When in Rome, you act accordingly. The same can be said when one joins a school. Growing up in my native country in Africa, school choice was to a great extent determined by academic achievement, socioeconomic status, and school climate. These three variables were largely influenced by the three most important stakeholders in education, namely, student, parent/guardian and school leadership. Students with high academic abilities were guaranteed places in prestigious schools provided they were able to pay the tuition fees. And strong leadership was equated to a positive school climate which translated to high student enrollments. In most scenarios, the interplay of these three variables meant that each of the three stakeholders had a considerable measure of control when it came to school choice.
Importance of education is something that you learn at a very early age in Africa. This, perhaps, can be attributed to the fact that most African economies are still young (60 years on average, since gaining independence.). And therefore, to many parents/guardians, education is an investment vehicle that guarantees a yield of a better future for them and their children. However, it is also an investment that a reasonable number of parents/guardians cannot afford, unfortunately.
During my elementary education, the educational arena in my county was not without the influence of the economic law of supply and demand, and among other influences. Good performing schools were invariably in great demand, and therefore, their tuition fees tended to be too high for most families. There were no policies on price ceiling at the time. Therefore, students with high academic abilities, but from low socioeconomic families mostly ended up losing their slots in good schools. And typically, ended up in low performing schools where their exemplary academic abilities diminished quickly. When in Rome, you act accordingly.

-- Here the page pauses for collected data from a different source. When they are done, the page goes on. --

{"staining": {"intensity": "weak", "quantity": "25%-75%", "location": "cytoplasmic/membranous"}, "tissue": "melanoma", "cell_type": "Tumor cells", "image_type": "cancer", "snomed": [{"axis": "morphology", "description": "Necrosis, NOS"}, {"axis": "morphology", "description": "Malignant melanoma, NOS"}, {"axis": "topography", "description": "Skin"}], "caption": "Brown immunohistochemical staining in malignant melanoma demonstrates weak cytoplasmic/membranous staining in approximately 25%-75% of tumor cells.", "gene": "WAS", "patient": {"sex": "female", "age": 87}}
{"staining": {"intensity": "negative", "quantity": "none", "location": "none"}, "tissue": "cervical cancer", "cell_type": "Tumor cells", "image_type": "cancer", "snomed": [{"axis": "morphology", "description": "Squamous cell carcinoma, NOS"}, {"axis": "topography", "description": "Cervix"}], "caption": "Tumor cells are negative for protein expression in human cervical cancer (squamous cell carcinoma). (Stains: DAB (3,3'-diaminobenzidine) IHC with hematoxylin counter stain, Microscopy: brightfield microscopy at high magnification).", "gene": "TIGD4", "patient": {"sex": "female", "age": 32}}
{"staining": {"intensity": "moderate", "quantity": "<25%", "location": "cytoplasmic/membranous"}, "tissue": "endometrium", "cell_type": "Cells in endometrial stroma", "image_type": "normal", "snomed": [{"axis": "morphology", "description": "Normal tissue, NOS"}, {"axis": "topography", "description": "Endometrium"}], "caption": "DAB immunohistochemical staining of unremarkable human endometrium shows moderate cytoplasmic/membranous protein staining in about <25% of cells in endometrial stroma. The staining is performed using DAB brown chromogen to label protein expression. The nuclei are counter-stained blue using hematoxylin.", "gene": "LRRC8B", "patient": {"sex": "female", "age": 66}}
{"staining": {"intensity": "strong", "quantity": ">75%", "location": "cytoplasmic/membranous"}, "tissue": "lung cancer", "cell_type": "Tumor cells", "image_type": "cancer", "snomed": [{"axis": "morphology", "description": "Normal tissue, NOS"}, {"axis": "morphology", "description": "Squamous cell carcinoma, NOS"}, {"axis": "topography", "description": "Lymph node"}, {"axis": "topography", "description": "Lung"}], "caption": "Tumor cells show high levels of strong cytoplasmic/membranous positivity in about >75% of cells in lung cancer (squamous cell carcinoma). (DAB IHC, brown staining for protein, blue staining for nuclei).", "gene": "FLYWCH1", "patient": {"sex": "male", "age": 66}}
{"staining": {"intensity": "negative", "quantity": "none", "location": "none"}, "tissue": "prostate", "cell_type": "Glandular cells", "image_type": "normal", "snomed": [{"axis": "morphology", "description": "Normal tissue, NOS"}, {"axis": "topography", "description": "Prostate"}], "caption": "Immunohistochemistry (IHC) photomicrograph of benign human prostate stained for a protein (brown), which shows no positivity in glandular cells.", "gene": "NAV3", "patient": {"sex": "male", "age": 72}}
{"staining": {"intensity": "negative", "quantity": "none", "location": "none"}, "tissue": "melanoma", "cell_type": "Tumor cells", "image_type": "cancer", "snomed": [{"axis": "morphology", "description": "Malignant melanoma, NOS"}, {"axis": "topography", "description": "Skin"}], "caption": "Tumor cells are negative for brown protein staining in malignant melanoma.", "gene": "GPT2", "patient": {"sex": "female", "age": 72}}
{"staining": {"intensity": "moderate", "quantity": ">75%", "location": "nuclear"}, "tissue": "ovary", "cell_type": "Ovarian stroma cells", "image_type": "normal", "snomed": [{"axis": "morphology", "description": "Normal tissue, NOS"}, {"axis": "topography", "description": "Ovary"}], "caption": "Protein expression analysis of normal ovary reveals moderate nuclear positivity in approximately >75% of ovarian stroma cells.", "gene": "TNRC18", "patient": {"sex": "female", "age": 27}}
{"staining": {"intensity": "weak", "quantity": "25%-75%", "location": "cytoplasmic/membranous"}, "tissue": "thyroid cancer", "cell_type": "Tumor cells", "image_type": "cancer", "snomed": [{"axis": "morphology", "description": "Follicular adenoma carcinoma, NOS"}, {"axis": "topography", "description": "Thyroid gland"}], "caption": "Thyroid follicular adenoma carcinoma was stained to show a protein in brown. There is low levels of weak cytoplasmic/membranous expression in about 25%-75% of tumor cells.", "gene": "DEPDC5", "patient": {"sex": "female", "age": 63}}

Opportunity gaps between student groups result in generational opportunity relay races that unfortunately never stop and never can be won. School choice provides a means to bridge these gaps. As I wrap up my Ph.D. program in Evaluation and Measurement this year, I attribute my academic and professional achievements to the fact that my parents and I chose the right schools for me. School choice negates the negative effects that socioeconomic status has on opportunities that every child deserves.